Thuli, who also owns Thuli Family Creamery and Darlington Dairy Supply, wanted to see the building utilized for a better purpose.

"None of this would have happened if it wasn't for him deciding to buy this building and saying, 'hey, you want to brew some beer?'" Tuescher said. "Who knows what it would have become."

While the brewery opened June 1, Thuli's antique shop is still a work in progress as he organizes a number of items he has collected throughout the years.

The brewery tasting room also doubles as the Thuli Cheese 'n' Beans coffee shop Tuesdays to Saturday mornings. Of course, the brewery also sells cheese and cheese curds.

The tasting room is decorated with items Thuli has collected. From the retro oil cans stacked on multiple shelves behind the bar to the beer menu written in chalk on the hood of a mid-century car, the brewing company motif draws inspiration from the former auto shop.
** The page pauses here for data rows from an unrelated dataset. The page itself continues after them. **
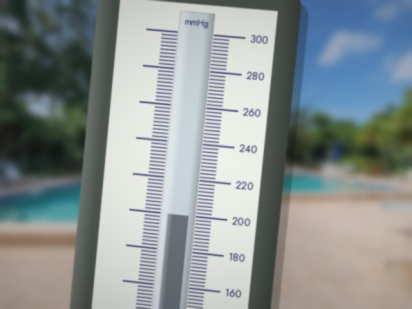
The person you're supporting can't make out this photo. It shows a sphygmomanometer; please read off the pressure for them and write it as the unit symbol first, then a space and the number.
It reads mmHg 200
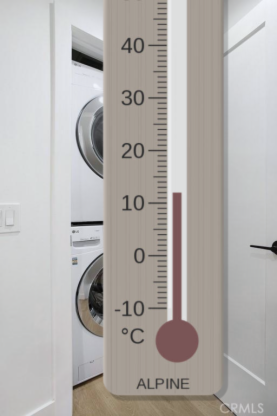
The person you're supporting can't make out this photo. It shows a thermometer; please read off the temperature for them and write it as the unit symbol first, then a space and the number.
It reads °C 12
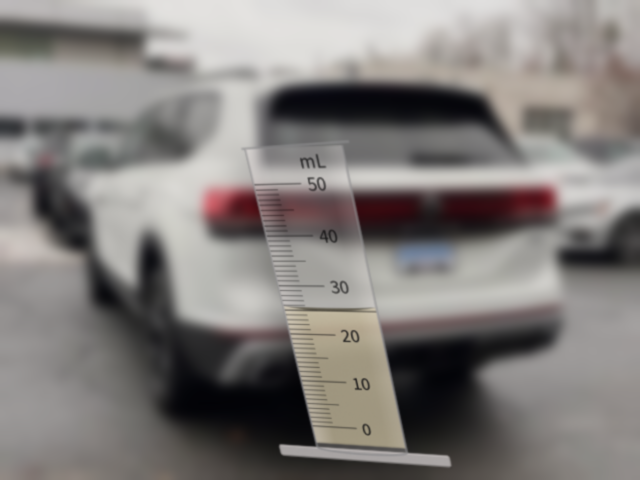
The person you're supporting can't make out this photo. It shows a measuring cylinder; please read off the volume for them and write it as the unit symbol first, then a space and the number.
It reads mL 25
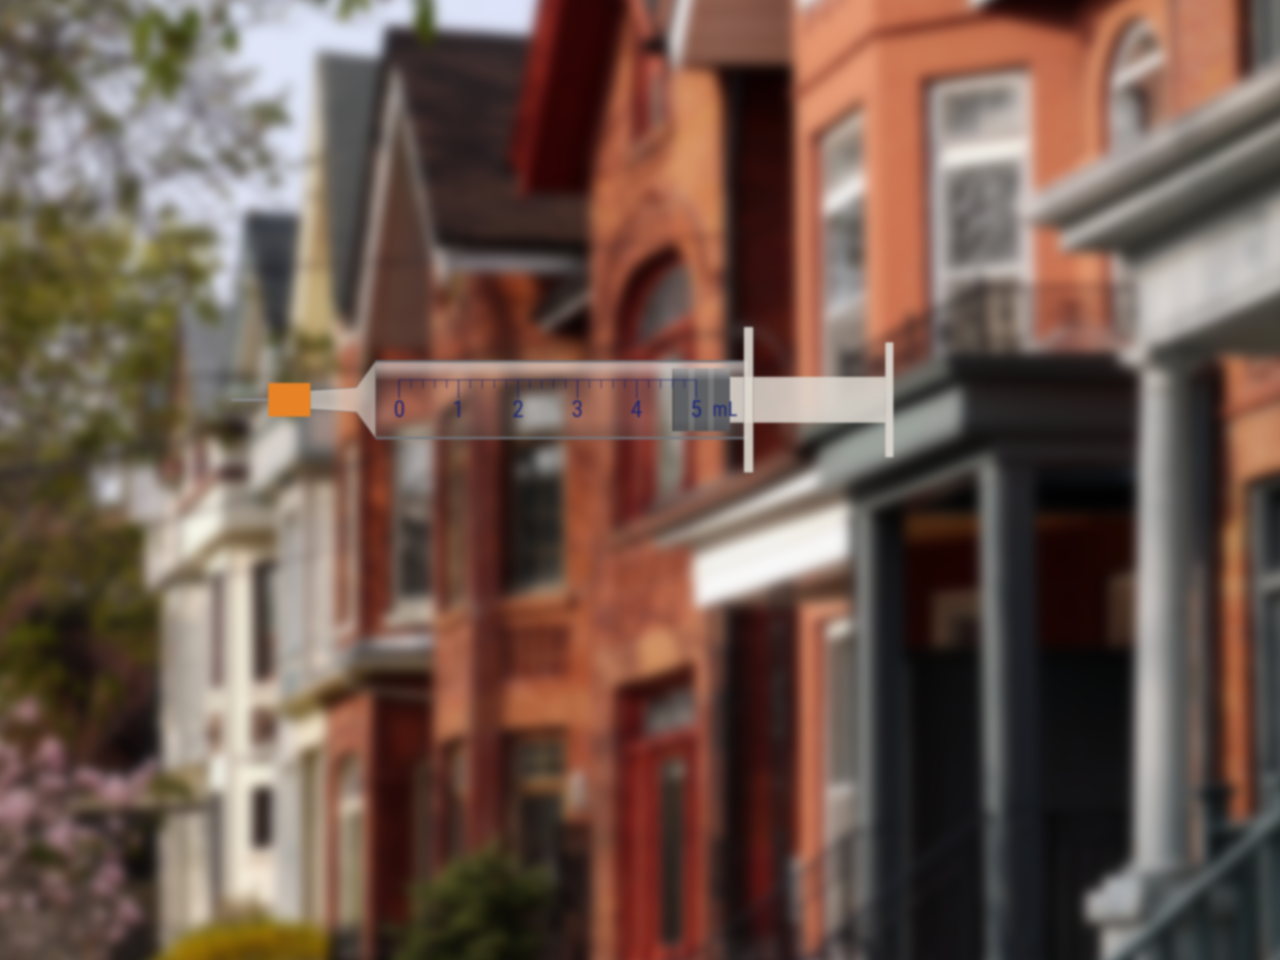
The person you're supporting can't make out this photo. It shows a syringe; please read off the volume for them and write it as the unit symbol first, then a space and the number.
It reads mL 4.6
Decorations and work on the building were somewhat of a family affair. Tuescher, who works for Thuli, has carpentry skills, his brother is an electrician, and Thuli is a welder. All of these skills came together to update City Service Brewing. The bar was created from scaffolding materials and pieces of a collector car. The women's restroom sink and faucet is comprised of an old oil can and drain pan. All of the table surfaces are made from common roadway signs.

Tuescher said a goal of the tasting room is to provide a family experience more than a bar. The taps, comprised of drained oil drums and rusted tools, pour out beer only found in small communities throughout Wisconsin while a number of in-house soda pop flavors like strawberry and root beer are available for those looking for a nonalcoholic beverage.
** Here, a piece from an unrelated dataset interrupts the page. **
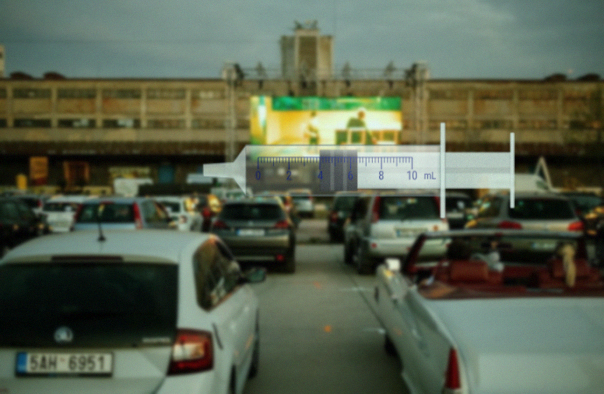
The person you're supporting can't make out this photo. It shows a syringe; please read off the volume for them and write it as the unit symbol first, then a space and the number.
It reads mL 4
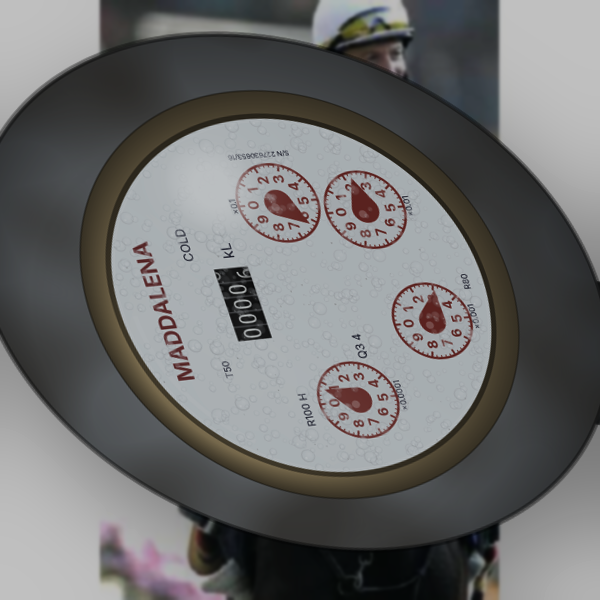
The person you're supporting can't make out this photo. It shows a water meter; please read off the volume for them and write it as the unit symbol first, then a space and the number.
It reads kL 5.6230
Though food is not served at the brewery tasting room, the business has food catered from nearby Pizza Pantry.

"If you want to bring your food with you, sit down and wash it down with a beer or soda, that's OK," Tuescher said.

Since opening, both men said a number of people have stopped in to grab a drink or learn more about the new place. Busy was "steady" opening weekend, Tuescher said.

While Tuescher has not been able to make more than small batches of his own beer so far, a feat he has been performing for nearly a decade after originally starting with a small kit gifted to him for Christmas, he said the equipment will soon be installed for bigger barrels to be made and sold to the public; hopefully before August. He plans to brew a variety, such as American pale ale, Indian pale ale, Irish red and a northern German altbier, to name a few.

In the meantime, customers interested in taking in some sun can sit outside in the makeshift beer garden, formerly the station's filling area and observe passerby along Main Street. It is the only bar within the city limits where that is possible, the duo noted.

"We're not here for ourselves," Thuli said. "We're here for the community."